Data for processing

===============

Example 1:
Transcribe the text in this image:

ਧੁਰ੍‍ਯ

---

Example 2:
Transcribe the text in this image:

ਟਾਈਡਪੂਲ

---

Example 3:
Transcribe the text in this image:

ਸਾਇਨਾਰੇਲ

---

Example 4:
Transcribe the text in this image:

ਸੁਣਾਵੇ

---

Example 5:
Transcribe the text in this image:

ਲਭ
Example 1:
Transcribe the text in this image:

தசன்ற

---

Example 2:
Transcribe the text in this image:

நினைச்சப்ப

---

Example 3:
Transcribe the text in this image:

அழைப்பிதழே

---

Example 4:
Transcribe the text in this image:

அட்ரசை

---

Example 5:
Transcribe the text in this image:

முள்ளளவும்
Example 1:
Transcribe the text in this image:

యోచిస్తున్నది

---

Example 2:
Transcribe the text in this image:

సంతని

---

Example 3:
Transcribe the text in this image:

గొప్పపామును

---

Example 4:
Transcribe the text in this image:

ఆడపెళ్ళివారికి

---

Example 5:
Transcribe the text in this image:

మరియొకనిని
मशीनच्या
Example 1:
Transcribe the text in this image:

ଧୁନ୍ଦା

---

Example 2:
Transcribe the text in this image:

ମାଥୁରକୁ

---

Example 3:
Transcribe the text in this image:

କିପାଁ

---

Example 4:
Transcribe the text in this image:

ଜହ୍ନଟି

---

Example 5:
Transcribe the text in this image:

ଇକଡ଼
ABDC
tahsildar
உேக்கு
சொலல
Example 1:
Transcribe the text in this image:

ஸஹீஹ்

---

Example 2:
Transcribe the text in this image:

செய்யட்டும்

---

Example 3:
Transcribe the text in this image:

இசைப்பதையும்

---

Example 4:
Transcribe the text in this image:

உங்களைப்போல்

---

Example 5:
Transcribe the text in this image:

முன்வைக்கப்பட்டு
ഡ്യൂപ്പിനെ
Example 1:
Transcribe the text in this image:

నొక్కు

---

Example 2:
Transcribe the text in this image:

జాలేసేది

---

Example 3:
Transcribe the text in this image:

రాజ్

===============

Exercise aim
An exact reproduction of all the entries above is the expected answer.

Exercise result
Example 1:
Transcribe the text in this image:

ਧੁਰ੍‍ਯ

---

Example 2:
Transcribe the text in this image:

ਟਾਈਡਪੂਲ

---

Example 3:
Transcribe the text in this image:

ਸਾਇਨਾਰੇਲ

---

Example 4:
Transcribe the text in this image:

ਸੁਣਾਵੇ

---

Example 5:
Transcribe the text in this image:

ਲਭ
Example 1:
Transcribe the text in this image:

தசன்ற

---

Example 2:
Transcribe the text in this image:

நினைச்சப்ப

---

Example 3:
Transcribe the text in this image:

அழைப்பிதழே

---

Example 4:
Transcribe the text in this image:

அட்ரசை

---

Example 5:
Transcribe the text in this image:

முள்ளளவும்
Example 1:
Transcribe the text in this image:

యోచిస్తున్నది

---

Example 2:
Transcribe the text in this image:

సంతని

---

Example 3:
Transcribe the text in this image:

గొప్పపామును

---

Example 4:
Transcribe the text in this image:

ఆడపెళ్ళివారికి

---

Example 5:
Transcribe the text in this image:

మరియొకనిని
मशीनच्या
Example 1:
Transcribe the text in this image:

ଧୁନ୍ଦା

---

Example 2:
Transcribe the text in this image:

ମାଥୁରକୁ

---

Example 3:
Transcribe the text in this image:

କିପାଁ

---

Example 4:
Transcribe the text in this image:

ଜହ୍ନଟି

---

Example 5:
Transcribe the text in this image:

ଇକଡ଼
ABDC
tahsildar
உேக்கு
சொலல
Example 1:
Transcribe the text in this image:

ஸஹீஹ்

---

Example 2:
Transcribe the text in this image:

செய்யட்டும்

---

Example 3:
Transcribe the text in this image:

இசைப்பதையும்

---

Example 4:
Transcribe the text in this image:

உங்களைப்போல்

---

Example 5:
Transcribe the text in this image:

முன்வைக்கப்பட்டு
ഡ്യൂപ്പിനെ
Example 1:
Transcribe the text in this image:

నొక్కు

---

Example 2:
Transcribe the text in this image:

జాలేసేది

---

Example 3:
Transcribe the text in this image:

రాజ్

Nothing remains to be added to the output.